Accounting sometimes can be compared to law – there are some basic rules every Accountant has to follow so that their work is interpreted correctly. On of the most important of them, is so called ‘Matching Principle’ – which is the base for the Accrual Accounting. Today we will talk about what it exactly means and we will describe two main approaches in Accounting.
Cash-flow Accounting vs. Accruals Accounting.
Basically, mentioned above are the two main approaches that can be undertaken in Accounting. Cash-flow Accounting is very simple – transactions are recorded when cash is paid or received. However, one of the key financial statements – the Income Statement (about which an article will be published soon), is prepared on the basis of Accruals Accounting. Accruals accounting reports revenues or expenses in the period to which they relate to, no matter whether cash has been received/paid or not.
How do Accruals Accounting and Cash-Flow Accounting work?
Let’s analyse an example to see how these two approaches work in practice.
Example.
‘ABC Computers’ is a company, which manufactures professional computers for IT Specialists. On 17 December 2020, Mr Alex Goodwin ordered a computer worth £5,500 for his company. The computer has been delivered and accepted by Mr Goodwin on 19 December 2020, but the payment was due 20 January 2021. Mr Goodwin paid the full amount on 2nd January 2021. Company ‘ABC Computers’ has the Accounting Period of ONE year, and the 2020 period ended on 31 December 2020. The next period started on 1st January 2021. How will this transaction be recorded under Cash-flow and Accruals Accounting?
Cash-flow Accounting will record the transaction when the ABC Computers company receives the money from Mr Goodwin.
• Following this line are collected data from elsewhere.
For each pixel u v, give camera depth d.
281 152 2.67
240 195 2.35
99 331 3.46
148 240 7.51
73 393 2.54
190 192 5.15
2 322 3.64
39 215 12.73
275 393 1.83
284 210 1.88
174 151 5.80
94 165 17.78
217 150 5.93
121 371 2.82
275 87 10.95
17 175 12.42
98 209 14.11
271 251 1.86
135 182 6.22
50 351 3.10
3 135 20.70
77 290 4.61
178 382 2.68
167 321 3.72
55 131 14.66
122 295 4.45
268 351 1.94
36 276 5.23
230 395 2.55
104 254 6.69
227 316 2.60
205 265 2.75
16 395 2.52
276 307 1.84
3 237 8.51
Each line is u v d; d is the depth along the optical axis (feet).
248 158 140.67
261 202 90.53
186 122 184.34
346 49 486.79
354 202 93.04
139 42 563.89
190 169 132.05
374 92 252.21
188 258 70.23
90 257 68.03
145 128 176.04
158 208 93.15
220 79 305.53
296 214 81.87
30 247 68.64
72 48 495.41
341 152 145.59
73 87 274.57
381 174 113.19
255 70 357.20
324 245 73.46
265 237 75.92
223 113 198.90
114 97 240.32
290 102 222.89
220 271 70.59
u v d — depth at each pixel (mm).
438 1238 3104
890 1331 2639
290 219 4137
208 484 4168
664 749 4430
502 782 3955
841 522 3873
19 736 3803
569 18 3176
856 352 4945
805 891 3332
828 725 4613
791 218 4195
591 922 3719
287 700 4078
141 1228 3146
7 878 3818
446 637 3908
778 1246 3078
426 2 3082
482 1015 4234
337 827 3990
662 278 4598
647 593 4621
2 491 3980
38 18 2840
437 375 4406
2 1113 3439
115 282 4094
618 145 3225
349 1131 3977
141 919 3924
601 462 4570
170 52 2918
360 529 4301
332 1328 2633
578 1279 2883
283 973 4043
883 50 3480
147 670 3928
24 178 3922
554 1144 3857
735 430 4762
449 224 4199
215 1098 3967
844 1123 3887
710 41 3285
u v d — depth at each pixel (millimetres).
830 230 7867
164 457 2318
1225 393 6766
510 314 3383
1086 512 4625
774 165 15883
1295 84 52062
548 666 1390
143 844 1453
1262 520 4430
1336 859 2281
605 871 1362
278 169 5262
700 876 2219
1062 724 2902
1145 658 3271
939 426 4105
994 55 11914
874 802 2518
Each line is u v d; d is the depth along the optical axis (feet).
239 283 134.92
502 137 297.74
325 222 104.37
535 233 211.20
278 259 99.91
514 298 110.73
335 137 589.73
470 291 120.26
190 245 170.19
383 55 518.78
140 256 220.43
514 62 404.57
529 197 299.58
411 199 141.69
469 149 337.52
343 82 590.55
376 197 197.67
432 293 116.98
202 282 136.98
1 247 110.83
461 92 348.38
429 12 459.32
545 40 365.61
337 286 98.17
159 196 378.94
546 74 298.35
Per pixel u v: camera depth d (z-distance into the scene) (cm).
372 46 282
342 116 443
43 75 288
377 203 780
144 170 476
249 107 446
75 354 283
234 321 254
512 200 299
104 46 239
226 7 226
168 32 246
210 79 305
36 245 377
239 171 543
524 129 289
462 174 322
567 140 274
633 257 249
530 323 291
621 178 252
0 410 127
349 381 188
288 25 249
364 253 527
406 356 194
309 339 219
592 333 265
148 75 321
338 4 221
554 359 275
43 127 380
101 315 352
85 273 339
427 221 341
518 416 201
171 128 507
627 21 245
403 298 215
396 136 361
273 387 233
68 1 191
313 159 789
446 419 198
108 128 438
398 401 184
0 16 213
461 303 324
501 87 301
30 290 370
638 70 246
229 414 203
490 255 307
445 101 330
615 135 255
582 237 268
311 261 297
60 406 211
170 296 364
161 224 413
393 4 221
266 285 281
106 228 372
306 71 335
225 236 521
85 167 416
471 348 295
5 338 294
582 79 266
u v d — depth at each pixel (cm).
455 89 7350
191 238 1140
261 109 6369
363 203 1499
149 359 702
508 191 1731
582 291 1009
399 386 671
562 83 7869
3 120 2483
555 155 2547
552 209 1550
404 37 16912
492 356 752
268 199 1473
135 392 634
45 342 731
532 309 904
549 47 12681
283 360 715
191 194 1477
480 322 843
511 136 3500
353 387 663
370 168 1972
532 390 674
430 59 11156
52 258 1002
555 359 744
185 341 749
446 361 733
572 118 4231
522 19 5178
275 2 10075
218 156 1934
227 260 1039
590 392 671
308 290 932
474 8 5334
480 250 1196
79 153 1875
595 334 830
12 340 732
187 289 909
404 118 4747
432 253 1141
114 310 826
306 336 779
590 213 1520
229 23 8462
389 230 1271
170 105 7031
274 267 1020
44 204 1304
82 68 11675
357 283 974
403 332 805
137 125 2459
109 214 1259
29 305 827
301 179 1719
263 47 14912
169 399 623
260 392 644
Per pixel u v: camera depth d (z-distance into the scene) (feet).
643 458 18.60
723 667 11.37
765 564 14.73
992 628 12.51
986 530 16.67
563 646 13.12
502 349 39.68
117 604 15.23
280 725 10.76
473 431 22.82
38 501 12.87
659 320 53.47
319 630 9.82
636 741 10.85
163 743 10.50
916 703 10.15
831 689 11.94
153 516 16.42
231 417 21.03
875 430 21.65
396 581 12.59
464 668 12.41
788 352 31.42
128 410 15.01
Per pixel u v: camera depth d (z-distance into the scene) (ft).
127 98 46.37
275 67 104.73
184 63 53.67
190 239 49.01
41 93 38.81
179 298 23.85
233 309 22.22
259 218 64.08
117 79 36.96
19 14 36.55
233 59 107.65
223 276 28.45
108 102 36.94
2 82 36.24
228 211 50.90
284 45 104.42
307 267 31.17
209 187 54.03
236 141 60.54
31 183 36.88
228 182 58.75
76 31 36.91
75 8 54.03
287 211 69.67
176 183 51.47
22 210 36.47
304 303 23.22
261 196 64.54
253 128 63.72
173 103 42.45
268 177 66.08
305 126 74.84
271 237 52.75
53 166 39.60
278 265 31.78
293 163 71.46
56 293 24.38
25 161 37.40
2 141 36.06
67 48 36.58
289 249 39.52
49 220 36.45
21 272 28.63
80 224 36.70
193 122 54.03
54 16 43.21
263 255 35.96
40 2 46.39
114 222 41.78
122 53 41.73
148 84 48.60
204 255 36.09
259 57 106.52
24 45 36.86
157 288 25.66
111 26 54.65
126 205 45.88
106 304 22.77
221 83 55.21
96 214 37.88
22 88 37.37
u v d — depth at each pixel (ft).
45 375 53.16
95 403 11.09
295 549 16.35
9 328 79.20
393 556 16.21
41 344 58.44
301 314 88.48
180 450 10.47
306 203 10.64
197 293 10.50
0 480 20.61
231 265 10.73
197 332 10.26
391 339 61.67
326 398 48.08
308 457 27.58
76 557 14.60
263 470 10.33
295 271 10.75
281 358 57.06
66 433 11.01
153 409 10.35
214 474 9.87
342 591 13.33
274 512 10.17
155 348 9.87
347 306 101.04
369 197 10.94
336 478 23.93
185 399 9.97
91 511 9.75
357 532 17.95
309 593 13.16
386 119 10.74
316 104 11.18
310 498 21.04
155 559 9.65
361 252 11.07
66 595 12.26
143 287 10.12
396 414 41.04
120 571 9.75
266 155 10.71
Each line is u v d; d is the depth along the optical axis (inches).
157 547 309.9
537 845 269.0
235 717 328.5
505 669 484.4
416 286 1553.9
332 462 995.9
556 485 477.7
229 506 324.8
Here, cash will be received on 2nd January 2021. Thus, this transaction will be recorded, under the Cash-flow Accounting, on the 2nd January 2021. Why? Because cash is received on that day.
The situation will be different when we record transactions under Accruals Accounting. Since Accrual Accounting records transactions when goods are accepted by customers or when services are provided to the customer no matter whether cash has been paid or received, we will treat the computer purchase from the example differently. Mr Goodwin received and accepted the computer on 19th December 2020. He has paid the money for the purchased computer on 2nd January 2021. However, under Accruals Accounting, ABC Accounting will record this transaction as revenue earned on 19th December, in the 2020 Accounting Year even though it is going to receive the money later. This is the rule of Accruals Accounting, which matches revenues earned and expenses incurred to the period where they actually occur, not to the period when cash is paid or received.
Overall, two most important financial statements – Balance Sheet and Income Statement are usually prepared under Accruals Accounting basis. International Accounting Standards also require companies to prepare Statement of Cash Flows to show how cash flows look like in a particular company. Statement of Cash Flows analyses what amounts of cash and when were received or paid by the company. This Statement uses Cash-flow Accounting and it to some extent assists Balance Sheet and Income Statement. They altogether can be used to analyse a company’s performance to a greater detail.
Summary.
There are two main approaches to recording transactions in Accounting – Accruals Accounting and Cash-flow Accounting.
Accruals Accounting records revenues earned and expenses incurred in periods in which they actually occur, no matter whether cash has been paid/received or not.
Cash-flow Accounting records transactions when cash has been paid/received (i.e. when cash flow occurs).
Both approaches are used in Accountancy to prepare various statements – when we combine them, using those statements, we can obtain a broader and detailed picture of a company.